Ungkapan Terima Kasih Purnabakti Kepada Pemkot Bandung

Sumber foto: humas.bandung.go.id

BANDUNG – Merasa dihargai oleh tempatnya mengabdi, sejumlah Aparatur Sipil Negara (ASN) yang akan dan telah memasuki masa purnabakti merasa disanjung oleh Pemerintah Kota (Pemkot) Bandung.

Hal itu diungkapkan pada Selasa (1/9/20), saat acara pelepasan 308 purnabakti ASN Pemkot Bandung di Pendopo Kota Bandung. Mereka merupakan abdi negara yang akan memasuki masa pensiun pada periode September – Desember 2020. Sebagian besar dari purnabakti itu merupakan tenaga pendidik dan tenaga kependidikan.

Salah satu bagiannya yaitu, Kepala Badan Pengelolaan Pendapatan Daerah Kota Bandung, Arif Prasetya. Pada kesempatan ini, Arif Prasetya menyampaikan pesan dan kesan mewakili rekan-rekannya yang akan pensiun. Ia merasa tersanjung karena Pemkot Bandung menggelar acara seperti ini.

“Saya telah menjadi PNS selama 29 tahun 9 bulan Terima kasih pak Wali, atas kepercayaan yang telah diberikan kepada kami sampai akhir masa jabatan (purna bakti bulan September-Desember).

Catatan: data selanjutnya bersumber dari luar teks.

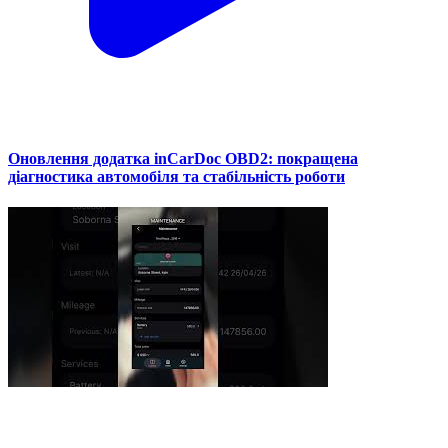
Оновлення додатка inCarDoc OBD2: покращена
діагностика автомобіля та стабільність роботи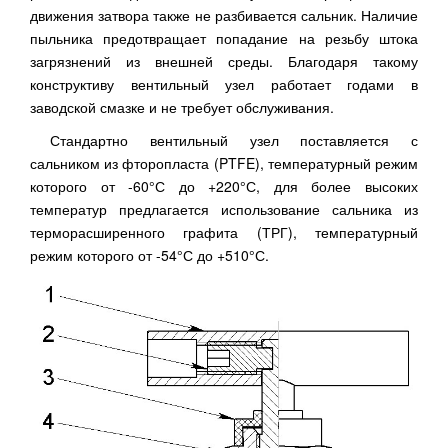
движения затвора также не разбивается сальник. Наличие
пыльника предотвращает попадание на резьбу штока
загрязнений из внешней среды. Благодаря такому
конструктиву вентильный узел работает годами в
заводской смазке и не требует обслуживания.
Стандартно вентильный узел поставляется с
сальником из фторопласта (PTFE), температурный режим
которого от -60°С до +220°С, для более высоких
температур предлагается использование сальника из
терморасширенного графита (ТРГ), температурный
режим которого от -54°С до +510°С.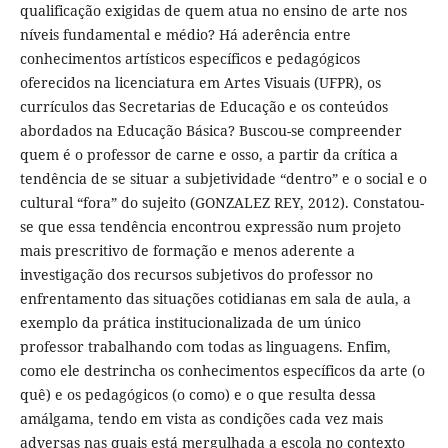
qualificação exigidas de quem atua no ensino de arte nos
níveis fundamental e médio? Há aderência entre
conhecimentos artísticos específicos e pedagógicos
oferecidos na licenciatura em Artes Visuais (UFPR), os
currículos das Secretarias de Educação e os conteúdos
abordados na Educação Básica? Buscou-se compreender
quem é o professor de carne e osso, a partir da crítica a
tendência de se situar a subjetividade “dentro” e o social e o
cultural “fora” do sujeito (GONZALEZ REY, 2012). Constatou-
se que essa tendência encontrou expressão num projeto
mais prescritivo de formação e menos aderente a
investigação dos recursos subjetivos do professor no
enfrentamento das situações cotidianas em sala de aula, a
exemplo da prática institucionalizada de um único
professor trabalhando com todas as linguagens. Enfim,
como ele destrincha os conhecimentos específicos da arte (o
quê) e os pedagógicos (o como) e o que resulta dessa
amálgama, tendo em vista as condições cada vez mais
adversas nas quais está mergulhada a escola no contexto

Terima kasih,” tutur Arif, dilansir dari situs resmi Pemkot Bandung.

Arif pun meminta permohonan maaf atas kekurangan dan khilafannya saat mengemban tugas yang diberikan selama menjadi ASN di Kota Bandung.

“Semoga Bapak dan jajaran selalu diberikan kekuatan, kesehatan dan kemudahan didalam memimpin kota bandung sehingga menjadi kekuatan dalam melayani masyarakat Kota Bandung,” jelasnya.

Hal yang sama dirasakan oleh ASN purnabakti lainnya, Nia. Ia mengaku telah mengemban tugas menjadi ASN di Dinas Koperasi Usaha Mikro Kecil Menengah (KUKM) Kota Bandung selama 37 tahun 8 bulan.

Menurutnya dengan diadakan acara itu para ASN purnabakti merasa diapresiasi dan dihargai oleh Pemkot Bandung

“Alhamdulillah untuk sekarang yang saya rasakan ada apresiasi dari bapak Wali Kota Bandung. Kita selaku purnabakti merasa dihargai atas jasa-jasa kita selama mengabdi di Pemkot Bandung,” ungkapnya.

Dirinya siap apabila dibutuhkan dan berkontribusi untuk membantu Pemkot Bandung. “Kebetulan saya aktif di PKK, melalui program PKK saya dapat membantu Pemkot Bandung,” tuturnya.

Wali Kota Bandung, Oded M. Danial mengajak para purnabakti untuk tetap membantu pemkot membangun Bandung meski telah pensiun. Pasalnya, Kota Bandung membutuhkan partisasipasi masyarakat dalam pembangunan.

“Tetaplah berinovasi dan berkontribusi. Jangan berhenti bekerja memberikan amalan baik untuk keluarga dan masyarakat,” katanya.

“Para purnabakti dapat tetap membantu Pemkot Bandung dalam membangun Kota Bandung dengan berkontribusi kepada masyarakat melalui cara dan jalan berbeda,” tuturnya.

Sekretaris Badan Kepegawaian Pendidikan dan Pelatihan Kota Bandung, Tjep Dahyat mengatakan tahun ini, ada 1.006 ASN Pemkot Bandung yang akan pensiun. pada Maret lalu sudah melepas sebanyak 150 orang ASN.

“Pensiun bulan September hingga Desember saat ini ada 308 orang ASN. Karena masih kondisi pandemi maka acara dilaksanakan dengan menerapkan protokol kesehatan. Sehingga ASN purnabakti yang diundang sebanyak 50 orang dan yang tidak bisa hadir dapat menyaksikan acara ini melalui IG Live milik BKPP Kota Bandung,” jelasnya.